Словно это был какой-то механизм выживания, чтобы ей не пришлось видеть, что это не он, казалось, не слишком заботился о ней или даже не хотел ее. Это она не хотела его, никогда, не так, как жена должна хотеть мужа.
То, что она была с Лукасом, принесло ей огромное облегчение. Да, она любила Гриффина. Но как друга, а не как мужа. Чего ей не хватало, так это страсти, и она сдерживала ее, вкладывая в свое творчество, в свое искусство, а не отдавала ему. Потому что она боялась отдать кому-то все, только чтобы он отвернулся от нее, как это сделал ее отец.
Она остановилась посреди галереи и закрыла глаза руками.
Может, спуститься вниз и попытаться найти Лукаса, извиниться за то, что переступила черту? Сказать ему, что она больше не будет говорить об этом, что, возможно, они могли бы притвориться, что этого разговора никогда не было.
И что потом? Ты сказала ему, что он тебе небезразличен. Теперь он знает это. Ты не можешь взять свои слова обратно.
У нее перехватило дыхание.
Глупо, так глупо. Она чувствовала себя тринадцатилетней девочкой, которая показывает отцу свои рисунки, и сердце ее колотиться от волнения и надежды. Отчаянно желая, чтобы он стал любящим, заботливым отцом, каким был до того, как в нем поселилась горечь.
Но, конечно, он этого не сделал. И разочарование было сокрушительным.
Лифт звякнул, и она тут же вскинула голову, опустив руки.
Лукас вышел из лифта, выражение его лица было таким жестким и холодным, каким она никогда его еще не видела. Теперь ледяной человек полностью контролировал ситуацию.
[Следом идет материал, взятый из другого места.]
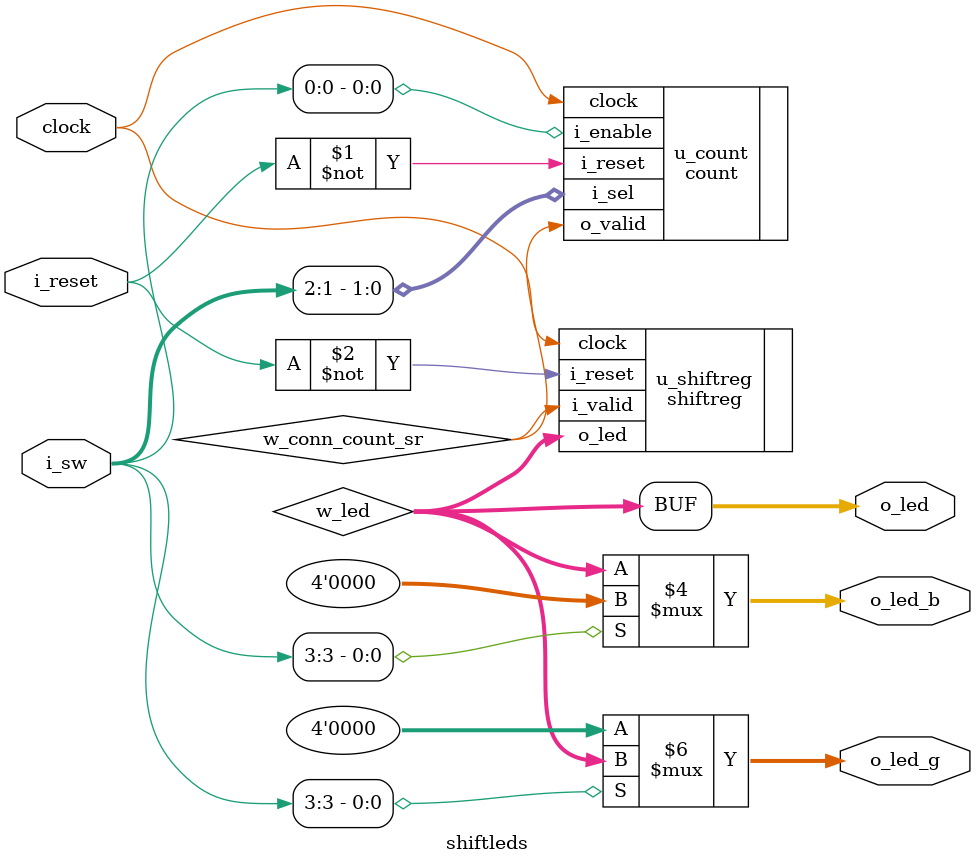
<source format=v>


// Definitions
`define NB_COUNT    32
`define NB_LEDS     4

module shiftleds 
#(
    parameter NB_COUNT = 32,            //! Number of bits of the counter
    parameter NB_LEDS = 4               //! Number of LEDs
)
(
    output  [NB_LEDS-1:0]   o_led,      //! LEDs
    output  [NB_LEDS-1:0]   o_led_b,    //! RGB LEDs color blue
    output  [NB_LEDS-1:0]   o_led_g,    //! RGB LEDs color green

    input   [3:0]           i_sw,       //! Switchs
    input                   i_reset,    //! Reset **active low**
    input                   clock       //! System clock
);

// var
wire                w_conn_count_sr;    //! Connection between counter and shift register
wire [NB_LEDS-1:0]  w_led;              //! Connection to LEDs

// Counter module instantiation
count 
    #(
        .NB_COUNT(NB_COUNT)
    )
    u_count (
        .o_valid(w_conn_count_sr),
        .i_enable(i_sw[0]),
        .i_sel(i_sw[2:1]),
        .i_reset(~i_reset),
        .clock(clock)
    );

// Shift register module instantiation
shiftreg
    #(
        .NB_LEDS(NB_LEDS)
    )
    u_shiftreg (
        .o_led(w_led),
        .i_valid(w_conn_count_sr),
        .i_reset(~i_reset),
        .clock(clock)
    );

//! Output to LEDs
assign o_led = w_led;
//! Output to RGB LEDs
assign o_led_b = (i_sw[3] == 1'b0) ? w_led : {NB_LEDS{1'b0}};
assign o_led_g = (i_sw[3] == 1'b0) ? {NB_LEDS{1'b0}} : w_led;  

endmodule
</source>
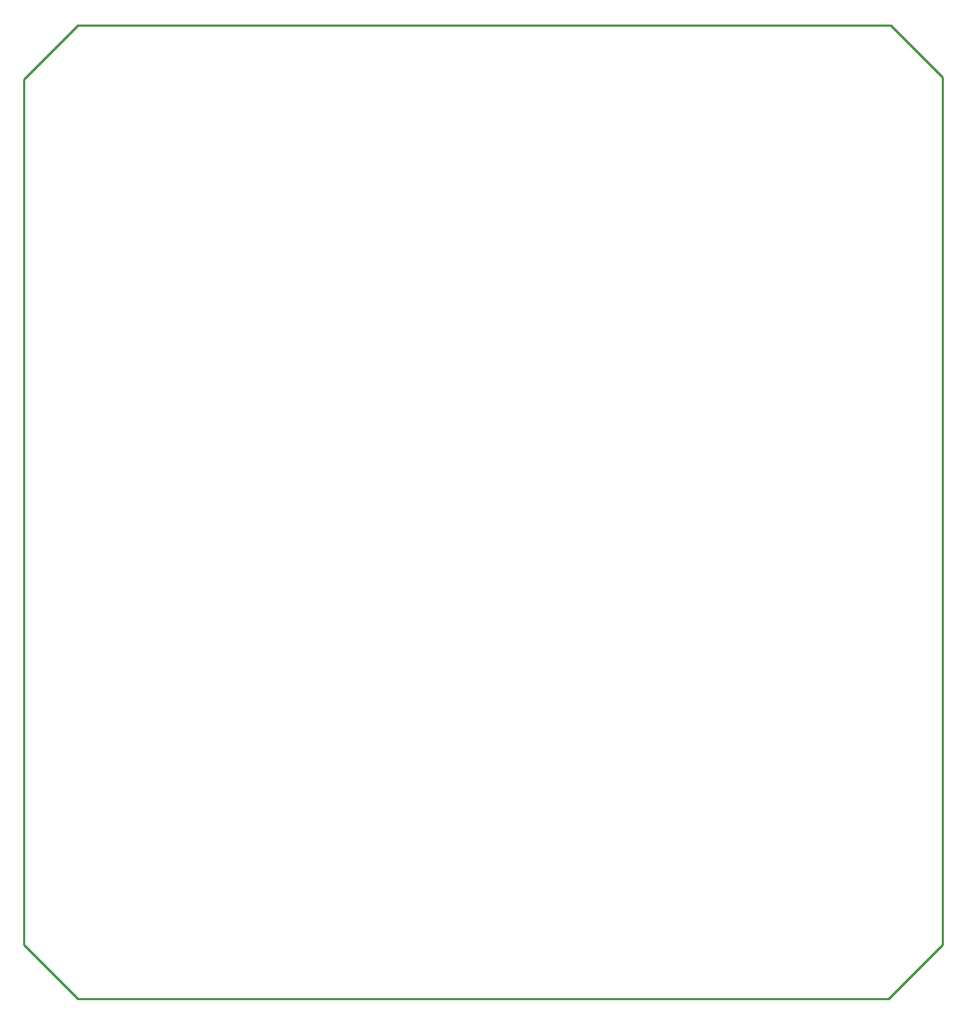
<source format=gm1>
G04*
G04 #@! TF.GenerationSoftware,Altium Limited,Altium Designer,20.0.9 (164)*
G04*
G04 Layer_Color=16711935*
%FSLAX25Y25*%
%MOIN*%
G70*
G01*
G75*
%ADD15C,0.01000*%
D15*
X25000Y0D02*
X400000D01*
X425000Y25000D02*
Y426000D01*
X0Y25000D02*
Y425000D01*
X25000Y450000D02*
X401000D01*
X0Y425000D02*
X25000Y450000D01*
X0Y25000D02*
X25000Y0D01*
X400000D02*
X425000Y25000D01*
X401000Y450000D02*
X425000Y426000D01*
M02*

</source>
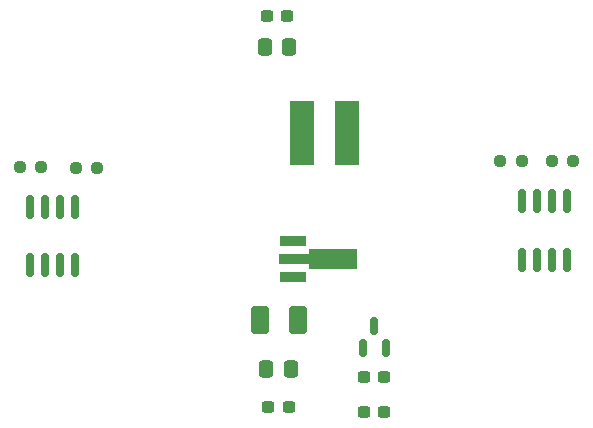
<source format=gbr>
%TF.GenerationSoftware,KiCad,Pcbnew,(6.0.7)*%
%TF.CreationDate,2022-10-25T16:16:00+09:00*%
%TF.ProjectId,quad_jsb,71756164-5f6a-4736-922e-6b696361645f,rev?*%
%TF.SameCoordinates,Original*%
%TF.FileFunction,Paste,Bot*%
%TF.FilePolarity,Positive*%
%FSLAX46Y46*%
G04 Gerber Fmt 4.6, Leading zero omitted, Abs format (unit mm)*
G04 Created by KiCad (PCBNEW (6.0.7)) date 2022-10-25 16:16:00*
%MOMM*%
%LPD*%
G01*
G04 APERTURE LIST*
G04 Aperture macros list*
%AMRoundRect*
0 Rectangle with rounded corners*
0 $1 Rounding radius*
0 $2 $3 $4 $5 $6 $7 $8 $9 X,Y pos of 4 corners*
0 Add a 4 corners polygon primitive as box body*
4,1,4,$2,$3,$4,$5,$6,$7,$8,$9,$2,$3,0*
0 Add four circle primitives for the rounded corners*
1,1,$1+$1,$2,$3*
1,1,$1+$1,$4,$5*
1,1,$1+$1,$6,$7*
1,1,$1+$1,$8,$9*
0 Add four rect primitives between the rounded corners*
20,1,$1+$1,$2,$3,$4,$5,0*
20,1,$1+$1,$4,$5,$6,$7,0*
20,1,$1+$1,$6,$7,$8,$9,0*
20,1,$1+$1,$8,$9,$2,$3,0*%
%AMFreePoly0*
4,1,9,5.362500,-0.866500,1.237500,-0.866500,1.237500,-0.450000,-1.237500,-0.450000,-1.237500,0.450000,1.237500,0.450000,1.237500,0.866500,5.362500,0.866500,5.362500,-0.866500,5.362500,-0.866500,$1*%
G04 Aperture macros list end*
%ADD10RoundRect,0.237500X0.300000X0.237500X-0.300000X0.237500X-0.300000X-0.237500X0.300000X-0.237500X0*%
%ADD11RoundRect,0.237500X-0.250000X-0.237500X0.250000X-0.237500X0.250000X0.237500X-0.250000X0.237500X0*%
%ADD12RoundRect,0.250000X0.337500X0.475000X-0.337500X0.475000X-0.337500X-0.475000X0.337500X-0.475000X0*%
%ADD13RoundRect,0.150000X0.150000X-0.587500X0.150000X0.587500X-0.150000X0.587500X-0.150000X-0.587500X0*%
%ADD14R,2.150000X5.500000*%
%ADD15RoundRect,0.150000X-0.150000X0.825000X-0.150000X-0.825000X0.150000X-0.825000X0.150000X0.825000X0*%
%ADD16R,2.300000X0.900000*%
%ADD17FreePoly0,0.000000*%
%ADD18RoundRect,0.237500X-0.300000X-0.237500X0.300000X-0.237500X0.300000X0.237500X-0.300000X0.237500X0*%
%ADD19RoundRect,0.250001X0.499999X0.924999X-0.499999X0.924999X-0.499999X-0.924999X0.499999X-0.924999X0*%
%ADD20RoundRect,0.250000X-0.337500X-0.475000X0.337500X-0.475000X0.337500X0.475000X-0.337500X0.475000X0*%
G04 APERTURE END LIST*
D10*
%TO.C,C5*%
X35062500Y13050000D03*
X33337500Y13050000D03*
%TD*%
D11*
%TO.C,R5*%
X4212500Y30875000D03*
X6037500Y30875000D03*
%TD*%
D12*
%TO.C,C4*%
X27037500Y41000000D03*
X24962500Y41000000D03*
%TD*%
D13*
%TO.C,U3*%
X35175000Y15537500D03*
X33275000Y15537500D03*
X34225000Y17412500D03*
%TD*%
D14*
%TO.C,L1*%
X28075000Y33750000D03*
X31925000Y33750000D03*
%TD*%
D10*
%TO.C,C8*%
X35075000Y10100000D03*
X33350000Y10100000D03*
%TD*%
D15*
%TO.C,U8*%
X46745000Y27950000D03*
X48015000Y27950000D03*
X49285000Y27950000D03*
X50555000Y27950000D03*
X50555000Y23000000D03*
X49285000Y23000000D03*
X48015000Y23000000D03*
X46745000Y23000000D03*
%TD*%
%TO.C,U7*%
X5095000Y27475000D03*
X6365000Y27475000D03*
X7635000Y27475000D03*
X8905000Y27475000D03*
X8905000Y22525000D03*
X7635000Y22525000D03*
X6365000Y22525000D03*
X5095000Y22525000D03*
%TD*%
D16*
%TO.C,U2*%
X27325000Y21575000D03*
D17*
X27412500Y23075000D03*
D16*
X27325000Y24575000D03*
%TD*%
D18*
%TO.C,C3*%
X25237500Y10550000D03*
X26962500Y10550000D03*
%TD*%
D19*
%TO.C,C6*%
X27800000Y17925000D03*
X24550000Y17925000D03*
%TD*%
D18*
%TO.C,C2*%
X25112500Y43675000D03*
X26837500Y43675000D03*
%TD*%
D11*
%TO.C,R7*%
X44887500Y31350000D03*
X46712500Y31350000D03*
%TD*%
%TO.C,R8*%
X49237500Y31350000D03*
X51062500Y31350000D03*
%TD*%
D20*
%TO.C,C7*%
X25062500Y13750000D03*
X27137500Y13750000D03*
%TD*%
D11*
%TO.C,R6*%
X8937500Y30750000D03*
X10762500Y30750000D03*
%TD*%
M02*

</source>
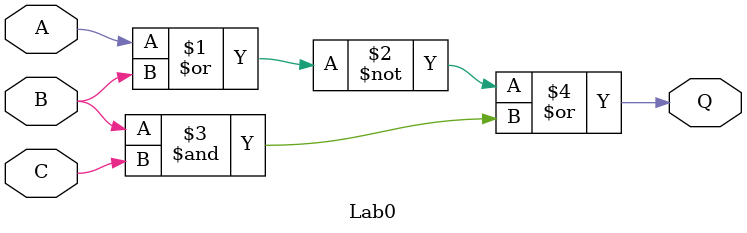
<source format=sv>
`timescale 1ns / 1ps


module Lab0(
    input A,
    input B,
    input C,
    output Q
    );
    
    assign Q = ~(A | B) | (B & C);
endmodule

</source>
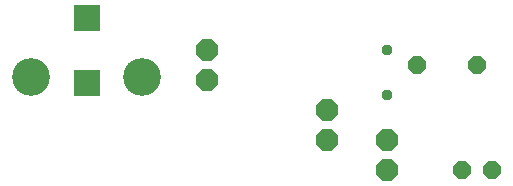
<source format=gbs>
G75*
%MOIN*%
%OFA0B0*%
%FSLAX25Y25*%
%IPPOS*%
%LPD*%
%AMOC8*
5,1,8,0,0,1.08239X$1,22.5*
%
%ADD10OC8,0.07100*%
%ADD11OC8,0.06000*%
%ADD12R,0.09068X0.09068*%
%ADD13C,0.12611*%
%ADD14C,0.03778*%
D10*
X0082000Y0067000D03*
X0082000Y0077000D03*
X0122000Y0057000D03*
X0122000Y0047000D03*
X0142000Y0047000D03*
X0142000Y0037000D03*
D11*
X0167000Y0037000D03*
X0177000Y0037000D03*
X0172000Y0072000D03*
X0152000Y0072000D03*
D12*
X0042000Y0066173D03*
X0042000Y0087827D03*
D13*
X0023496Y0067984D03*
X0060504Y0067984D03*
D14*
X0142000Y0062000D03*
X0142000Y0077000D03*
M02*

</source>
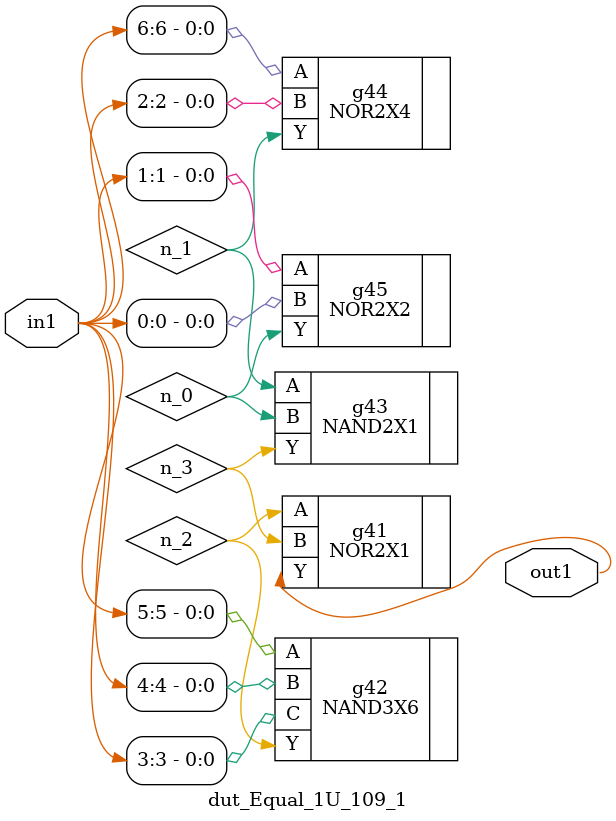
<source format=v>
`timescale 1ps / 1ps


module dut_Equal_1U_109_1(in1, out1);
  input [6:0] in1;
  output out1;
  wire [6:0] in1;
  wire out1;
  wire n_0, n_1, n_2, n_3;
  NOR2X1 g41(.A (n_2), .B (n_3), .Y (out1));
  NAND2X1 g43(.A (n_1), .B (n_0), .Y (n_3));
  NAND3X6 g42(.A (in1[5]), .B (in1[4]), .C (in1[3]), .Y (n_2));
  NOR2X4 g44(.A (in1[6]), .B (in1[2]), .Y (n_1));
  NOR2X2 g45(.A (in1[1]), .B (in1[0]), .Y (n_0));
endmodule



</source>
Ее сердце начало болеть, холод, исходящий от него, был почти осязаем. Боже, ей не нужно было видеть выражение его лица, чтобы понять, как сильно она облажалась; она чувствовала это, как ледяной ветер, дующий прямо с Арктики.
— Лукас, — начала она, отчаянно пытаясь все исправить. — Мне очень жаль. Я не должна была…
— Нам нужно это прекратить.
Его голос резанул ее, острый и точный, как хирургический нож, и поначалу она не совсем поняла, что он говорит.
— Прекратить? Прекратить что?
— Нам нужно перестать спать вместе, — его глаза блестели серебром, полные льда. — Этот… наш роман. Все кончено, Грейс.
В голове у нее раздавался звук медленно разрываемой пополам плотной чертежной бумаги. У нее было странное ощущение, будто ее душу разрывают на части.
Она моргнула, глядя на него, пытаясь найти хотя бы один признак сильного, страстного мужчины, который, как она знала, жил за этим холодным серебряным взглядом. Но если он и был там, то его нигде не было видно.
— Ох, — хрипло произнесла она, стараясь не обращать внимания на тупую боль, пульсирующую у нее в груди. — Но я думала, что этого не случится, пока ситуация не разрешится.